• **Task list**:
A. Answer these questions from the proposal on mathematically gifted students:
(i) What age range of students does the study cover?
(ii) Which country's primary school students serve as the case study?
(iii) Which source and year does the literature review cite for its description of gifts and talents?
B. Please pick up the proposal on mathematically gifted students after its last sentence and continue its literature review.

• **Extracted text**:

The paper covers a proposal for the study of identification and provision for mathematically gifted and talented students. The proposed study seeks to critically appraise available literature on aspects identification and provision of gifted and talented pupils in mathematics. Moreover, the study intends to appraise and evaluate existing theories on the study topic and determine their applicability in the current times.

Nonetheless, the study seeks to apply secondary research techniques in data and information collection for the research. Secondary research is preferred over primary research methods since the core of the study is to appraise already available literature and existing theories on the topic to determine their reliability to the area of study.

Scope of the Research

This research study covers a critical appraisal of identification and provision for mathematically gifted and talented students who are aged between five to thirteen years as they are believed to be in their school going period at a primary level. To achieve this, the study will narrow its scrutiny on the primary school going students of the United Kingdom as they would serve as the case study in the research.

The study will try to unlock the mystery through exploring already existing literature by making a critical appraisal of what have been initially established on the topic. In addition, theories that relates to identification and provision for mathematically gifted and talented pupils will be appraised and their applicability evaluated on the subject.

Moreover, the study will try to provide a comprehensive review of strategies used to enhance the process of identification and provision for the mathematically gifted pupils.

Literature Review

According to Jensen (1994), gifts and talents include the exceptionally high level performance in a limited field or in a range of endeavors as well as those potential for excellence that are not recognizable.

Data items

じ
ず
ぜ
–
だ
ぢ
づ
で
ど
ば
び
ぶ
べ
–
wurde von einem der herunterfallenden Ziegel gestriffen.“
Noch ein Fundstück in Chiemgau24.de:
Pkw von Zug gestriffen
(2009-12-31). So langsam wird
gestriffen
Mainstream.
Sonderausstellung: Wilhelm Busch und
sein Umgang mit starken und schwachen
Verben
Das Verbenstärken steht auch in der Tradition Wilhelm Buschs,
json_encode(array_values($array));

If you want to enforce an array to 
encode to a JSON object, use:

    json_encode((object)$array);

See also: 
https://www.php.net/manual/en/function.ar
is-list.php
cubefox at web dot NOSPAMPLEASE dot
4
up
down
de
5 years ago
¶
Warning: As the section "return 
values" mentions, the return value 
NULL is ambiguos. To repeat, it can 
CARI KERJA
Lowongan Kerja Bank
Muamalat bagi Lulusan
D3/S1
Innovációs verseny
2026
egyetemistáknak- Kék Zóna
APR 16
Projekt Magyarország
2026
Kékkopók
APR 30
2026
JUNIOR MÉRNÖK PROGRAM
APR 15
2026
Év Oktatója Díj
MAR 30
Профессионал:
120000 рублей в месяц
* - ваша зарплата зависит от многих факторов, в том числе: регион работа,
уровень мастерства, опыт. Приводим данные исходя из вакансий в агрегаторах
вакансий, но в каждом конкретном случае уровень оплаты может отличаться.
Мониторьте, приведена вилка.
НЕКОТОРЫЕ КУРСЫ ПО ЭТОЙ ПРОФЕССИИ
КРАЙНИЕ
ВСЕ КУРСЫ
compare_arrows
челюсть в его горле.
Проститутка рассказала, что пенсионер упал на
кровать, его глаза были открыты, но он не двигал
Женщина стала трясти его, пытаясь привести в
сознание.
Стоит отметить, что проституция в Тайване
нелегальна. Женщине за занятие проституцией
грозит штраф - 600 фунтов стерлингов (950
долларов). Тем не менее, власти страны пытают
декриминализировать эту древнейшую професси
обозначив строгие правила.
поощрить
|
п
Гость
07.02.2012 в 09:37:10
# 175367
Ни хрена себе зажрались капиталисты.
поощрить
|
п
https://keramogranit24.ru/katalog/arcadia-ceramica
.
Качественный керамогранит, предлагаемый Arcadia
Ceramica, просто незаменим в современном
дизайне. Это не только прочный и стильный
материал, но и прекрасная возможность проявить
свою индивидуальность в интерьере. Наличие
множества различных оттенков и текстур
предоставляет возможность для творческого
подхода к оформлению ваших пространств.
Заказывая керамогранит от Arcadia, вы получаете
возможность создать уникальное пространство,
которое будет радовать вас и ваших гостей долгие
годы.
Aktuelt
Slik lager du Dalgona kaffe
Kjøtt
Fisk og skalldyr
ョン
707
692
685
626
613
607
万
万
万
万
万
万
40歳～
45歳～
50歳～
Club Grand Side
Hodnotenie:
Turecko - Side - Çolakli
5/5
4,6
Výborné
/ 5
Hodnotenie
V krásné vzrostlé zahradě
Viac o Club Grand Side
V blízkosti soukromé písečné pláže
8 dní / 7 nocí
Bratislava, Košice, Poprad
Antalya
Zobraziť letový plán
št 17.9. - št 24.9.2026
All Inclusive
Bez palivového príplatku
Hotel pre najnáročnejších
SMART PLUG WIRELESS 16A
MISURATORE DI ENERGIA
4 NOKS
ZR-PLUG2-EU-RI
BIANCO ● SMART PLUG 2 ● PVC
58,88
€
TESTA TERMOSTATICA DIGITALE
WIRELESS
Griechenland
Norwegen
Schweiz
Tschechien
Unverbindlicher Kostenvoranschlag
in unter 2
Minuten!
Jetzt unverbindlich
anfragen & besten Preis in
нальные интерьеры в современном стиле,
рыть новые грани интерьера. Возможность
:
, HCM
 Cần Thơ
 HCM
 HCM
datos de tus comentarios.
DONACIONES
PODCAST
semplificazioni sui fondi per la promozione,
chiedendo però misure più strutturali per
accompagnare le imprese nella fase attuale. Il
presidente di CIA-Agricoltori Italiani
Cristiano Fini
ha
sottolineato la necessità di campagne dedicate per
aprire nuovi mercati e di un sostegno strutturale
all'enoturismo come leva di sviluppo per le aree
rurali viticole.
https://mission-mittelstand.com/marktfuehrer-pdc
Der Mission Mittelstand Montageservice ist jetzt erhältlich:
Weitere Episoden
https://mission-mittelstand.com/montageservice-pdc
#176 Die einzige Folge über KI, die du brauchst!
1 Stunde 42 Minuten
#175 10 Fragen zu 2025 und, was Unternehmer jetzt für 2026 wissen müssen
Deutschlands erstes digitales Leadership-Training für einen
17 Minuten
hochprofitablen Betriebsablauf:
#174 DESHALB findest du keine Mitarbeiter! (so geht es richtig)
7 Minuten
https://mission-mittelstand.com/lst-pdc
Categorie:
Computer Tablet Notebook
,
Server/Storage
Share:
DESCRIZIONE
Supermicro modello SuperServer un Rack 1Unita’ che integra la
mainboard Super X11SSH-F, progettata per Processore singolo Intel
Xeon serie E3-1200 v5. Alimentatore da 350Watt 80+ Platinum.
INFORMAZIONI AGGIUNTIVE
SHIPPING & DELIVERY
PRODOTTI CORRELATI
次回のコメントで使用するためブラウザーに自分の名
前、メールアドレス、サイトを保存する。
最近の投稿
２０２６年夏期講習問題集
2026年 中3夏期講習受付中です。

• **Expected outputs**:
A.
(i) Five to thirteen years
(ii) The United Kingdom
(iii) Jensen (1994)

B.
In relation to this, gifts are assumed to be more straightforward way of measuring aspects of intelligent development such as high level of achievement and intelligent quotient (IQ). Consequently talents are taken to be the highest level of performance in measurable aspects like sport, art which are usually discovered by experts in these fields.

However, some academicians believe that giftedness are a homogenous group that can at times be misidentified which may results to undergoing inadequate or wrong curriculum provision that leads to misplaced or wrong grades (Koshy & Jean, 2011). Nonetheless, gifts and talents are diverse as level of abilities and giftedness is usually different from one individual to another.

Therefore ‘psychonometric tests’ which measure level or degree of intelligence quotient are the best and the simplest taxonomy means of measuring level of giftedness. Intelligent quotient tests are capable of profiling strengths and weaknesses of students therefore able to establish discrepancies that may exist between the sequential and the mental age (Heller, et al., 2000).

However, in relation to giftedness in mathematics, there are several ways that can be used to determine ones giftedness. According to Adams and Wallace (1991), one of the criteria used to establish giftedness in mathematics is the use of ‘off-level testing’ where students are given opportunities to demonstrate their high level abilities in several tests.

Thereafter, these students can then be categorized according to their levels in order to enable them reach their potential in a full gear in an area where they have strength.

Nevertheless, Adey (1999) holds that giftedness in mathematics requires students to undergo pre-testing of new modules of work to judge whether they already know.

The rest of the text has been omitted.